– Слыхивал я, будто вы, вятские, в медвежьих берлогах живете – слыхивал, да, признаться, не верил. А теперь гляжу – зря не верил, зря. Ты и впрямь, поди, отродяся справного людского жилья не видал! – Горюта перевел дух, грязной пятерней растер пот и дождевую влагу по раскрасневшемуся от крика лицу.

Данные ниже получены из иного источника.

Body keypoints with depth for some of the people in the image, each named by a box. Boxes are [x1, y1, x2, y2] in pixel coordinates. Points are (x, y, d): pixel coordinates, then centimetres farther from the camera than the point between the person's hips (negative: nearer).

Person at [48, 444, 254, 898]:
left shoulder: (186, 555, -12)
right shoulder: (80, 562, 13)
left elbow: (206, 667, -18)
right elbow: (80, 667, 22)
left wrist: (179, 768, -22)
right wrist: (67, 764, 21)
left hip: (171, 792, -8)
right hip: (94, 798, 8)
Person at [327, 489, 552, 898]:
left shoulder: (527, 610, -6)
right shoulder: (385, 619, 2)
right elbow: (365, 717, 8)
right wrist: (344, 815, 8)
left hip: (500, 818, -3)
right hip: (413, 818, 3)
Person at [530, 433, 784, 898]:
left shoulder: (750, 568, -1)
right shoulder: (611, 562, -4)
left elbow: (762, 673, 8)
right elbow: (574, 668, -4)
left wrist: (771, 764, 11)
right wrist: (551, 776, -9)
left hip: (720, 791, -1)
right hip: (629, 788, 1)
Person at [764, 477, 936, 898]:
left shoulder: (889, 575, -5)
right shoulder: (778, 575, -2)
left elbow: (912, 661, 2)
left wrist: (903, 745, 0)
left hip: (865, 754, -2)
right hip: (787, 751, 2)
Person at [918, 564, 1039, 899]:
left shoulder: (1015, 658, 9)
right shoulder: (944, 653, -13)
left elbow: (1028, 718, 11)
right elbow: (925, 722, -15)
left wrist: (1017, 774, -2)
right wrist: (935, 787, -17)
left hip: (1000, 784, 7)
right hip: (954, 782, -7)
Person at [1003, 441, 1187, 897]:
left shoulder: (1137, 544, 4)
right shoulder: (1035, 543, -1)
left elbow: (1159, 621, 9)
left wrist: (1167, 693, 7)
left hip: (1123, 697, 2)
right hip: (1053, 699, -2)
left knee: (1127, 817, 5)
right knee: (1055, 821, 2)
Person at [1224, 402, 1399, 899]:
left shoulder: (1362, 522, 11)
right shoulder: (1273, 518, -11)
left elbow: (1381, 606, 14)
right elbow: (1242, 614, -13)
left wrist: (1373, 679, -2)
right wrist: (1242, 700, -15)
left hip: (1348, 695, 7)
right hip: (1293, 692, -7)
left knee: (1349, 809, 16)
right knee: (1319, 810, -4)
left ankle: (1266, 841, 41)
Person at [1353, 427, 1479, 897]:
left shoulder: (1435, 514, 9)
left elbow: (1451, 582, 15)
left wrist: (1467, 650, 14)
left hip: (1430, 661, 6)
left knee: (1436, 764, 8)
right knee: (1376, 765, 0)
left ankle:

Мечник искоса зыркнул на Векшина родителя. Никак выговорился? Что ж этак-то скоро – не захворал ли? Нет, хвала богам, здоровехонек – сызнова начинает:
– Ну скажи мне, ты, лешак вятской, на что ты годишься? Жрать да спать – вот и все твои уменья. Ну, с бабами еще… Так и то: Векша вон сколько при тебе, а по сию пору не брюхатая. И эта штука у тебя, значит, не оттоль да не тем концом… Ох же и низкий поклон доченьке любимой, ох же и услужила родителю – этакое страшило чащобное привела! Лучше бы уж с настоящим ведмедем возвернулася – у того по крайности хоть шкура богатая. А с тебя какой прок?! Борода твоя уже с сединою, а ум жеребячий! Ну, чего вылупился, как свин на сало?! Подвинься, ты, недоладный! Смотри да научайся мужичьей работе!
Кудеслав отодвинулся. Смотреть да научаться он, конечно, не стал. Он повернулся к Горюте спиной и уселся на самом краю обветшалой камышовой кровли. Хочет тестюшка сам поработать – пускай его. Времени только жаль, ведь наверняка придется переделывать…
На душе было муторно, и день тоже выдался муторный, ненастный, унылый. С мохнатого неба сеялась какая-то погань – не дождь, не туман, а что-то третье, стылый ветер насквозь пронизывал отсырелую кожаную Мечникову одежу, в плаксивой серости, подменившей собою небо, Хорсов лик еле угадывался холодным блеклым пятном…
С кровли Горютиной избы даже сквозь моросную муть хорошо было видно близкие и неблизкие окрестности, а только зрелище это лишь добавляло тоски.
Причина тому крылась вовсе не в хмуром холодном дожде. Кудеслава при любой погоде равно мутило и от самих здешних мест, и от их обитателей.
И все-то здесь безалаберно, все лишено разумности и порядка…
Вот хотя бы эта река… Даже в самые ясные спокойные дни опрокинувшаяся в речную гладь синева словно бы марается там.
Эту реку даже живущие здесь люди сходного с вятским языка зовут по-разному: Гостинец-батюшка, или Мутная, или еще иначе… Так-то вот: имени настоящего – и то нет у нее…
Наверное, беда здешних жителей в том, что ходит через них слишком уж много проезжего разноязыкого люда: из полночных краев и во греци, и в хазарские да персидские земли по езженым-переезженым купеческим путям, которым развилка Ильмень-озеро, а стрежень-ствол – Гостинец, он же Мутная дорога-река.
Вот из-за привычки к обилию всякоплеменных проезжих гостей ильменцы, похоже, и растеряли понятие смысле, обозначенном словами «общность» и «род».
И беспечность здешних людей отсюда же.
Взять хоть их Старый Град… Что частокол куда ниже да плоше любого вятского – то бы еще половина горя, будь он – частокол – хотя бы вкруг всего града ставлен. Так ведь нет! Лишь с трех сторон обнесено тыном скомканное градской теснотой человеческое жилье. А с четвертой оплот рода-племени защищен оврагом… То есть «защищен» – это громковато сказано. Может, когда град только зачинался, овраг и был сносной защитой. Может, овраг даже теперь остался бы защитой, если бы градские обитатели подправляли или хоть не валили на дно всяческий сор. Да уж где там… Похоже, еще год-два, и через этот самый овраг не то что пешком – телегой можно будет перебраться без особых хлопот.
Один вид градской внутренности, бесстыдно выпятившейся на обозренье (ну прямо как срамное место сквозь пpopexy в штанах!), приводил Кудеслава в отчаяние.